As for the girls — phew.  If their g-chat status is to be believed, and I think it is, Meta is online just about round-the-clock, and Nutmeg is online whenever she’s either at home or at work, which is just about always.  Now that both girls also carry smart phones with them, the perpetuity of their plugged-in lives has become entrenched.  Sometimes I think I’m g-chatting with Meta imagining her at a laptop somewhere, sitting on a desk or at least on a couch, and it turns out I’m communicating with her on her phone while she’s on the Metro or in the passenger seat of a car.  (Lord, I hope it’s the passenger seat, and I hope whoever is driving isn’t ALSO engaged in an online or text conversation.)

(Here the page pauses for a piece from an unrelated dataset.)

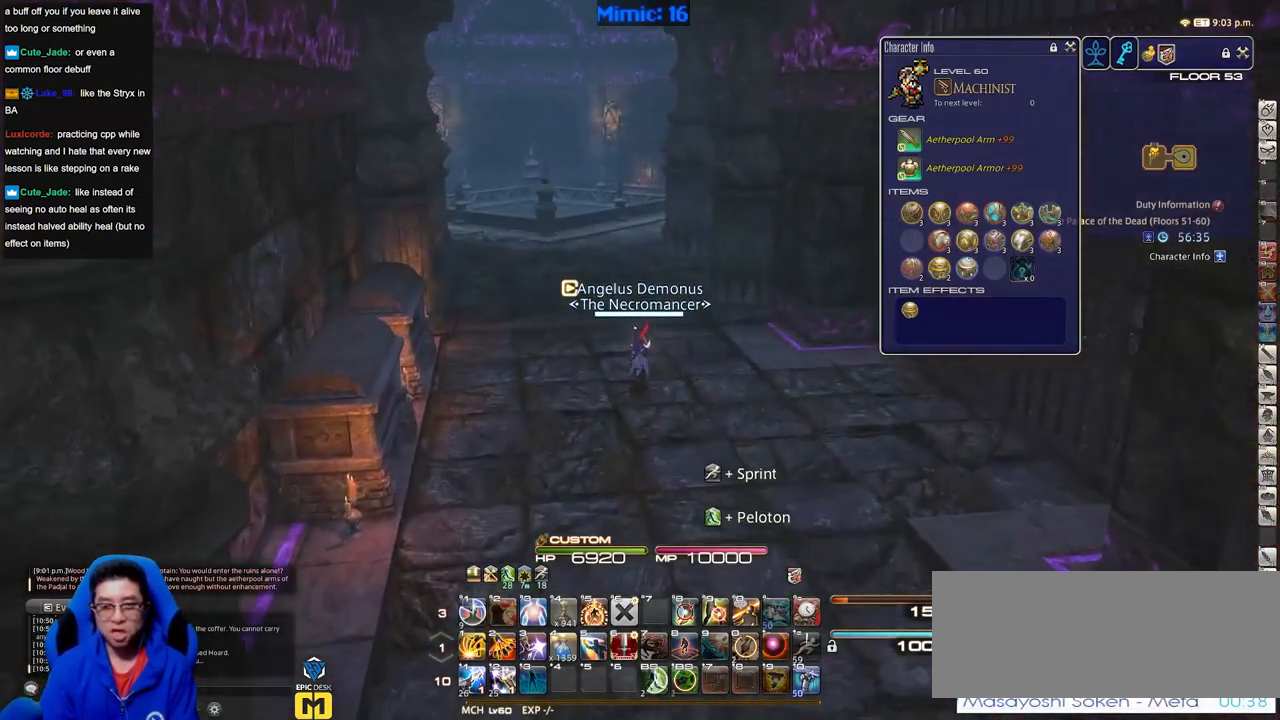
{"keys": ["w"], "events": []}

So is this a bad thing?  It depends.  It depends on what it replaces.  iDaddy has been on sabbatical this year, spending his weekdays on his own in another town, so I’m alone during the week and left to my own devices. (Interesting phrase, that, created in the era long before devices actually meant iPhones and iPods and all the other i’s.)   So it’s been interesting to watch how much time I spend with what.  I’m pretty device-deprived — we own one TV, though it does have TiVo, and my cell phone is an old-fashioned one that doesn’t even have a camera — and the only things I own that would qualify as part of the plugged-in stuff the Kaiser Family Foundation is concerned with, besides the one television, is my MacBook and my iPod, both a couple of years past their sell-by dates.  In this relatively low-tech environment, I had high hopes for the things I would get done when I was on my own in the evenings — lots of reading (at the moment I’m enjoying The Unnamed by the wonderful young writer Joshua Ferris, though his first book, Then We Came to the End, was probably better), lots of organizing (do I really need all these pieces of paper in all these bulging file folders?), lots of socializing one-on-one with people I feel guilty about spending time with when I know I’ve left iDaddy home alone in his study watching TV.  But it turns out that the TV in the study is awfully appealing, even to me.  And a sense of connection to the world outside my walls when I’m home without a drinks or theatre invitation — well, the idea of young people doing this to excess, I get it.

What I don’t get is why they do these things when they’re NOT alone.  It’s the people, no matter what letter is attached to their generation, who insist on staring at their mini-screens when they’re at the dinner table or sitting on the Acela or DRIVING A CAR who really perplex me.  Being out in the world, eavesdropping, noticing, potentially even interacting — all that is so cool.  Why is it that a cold hard screen has greater allure?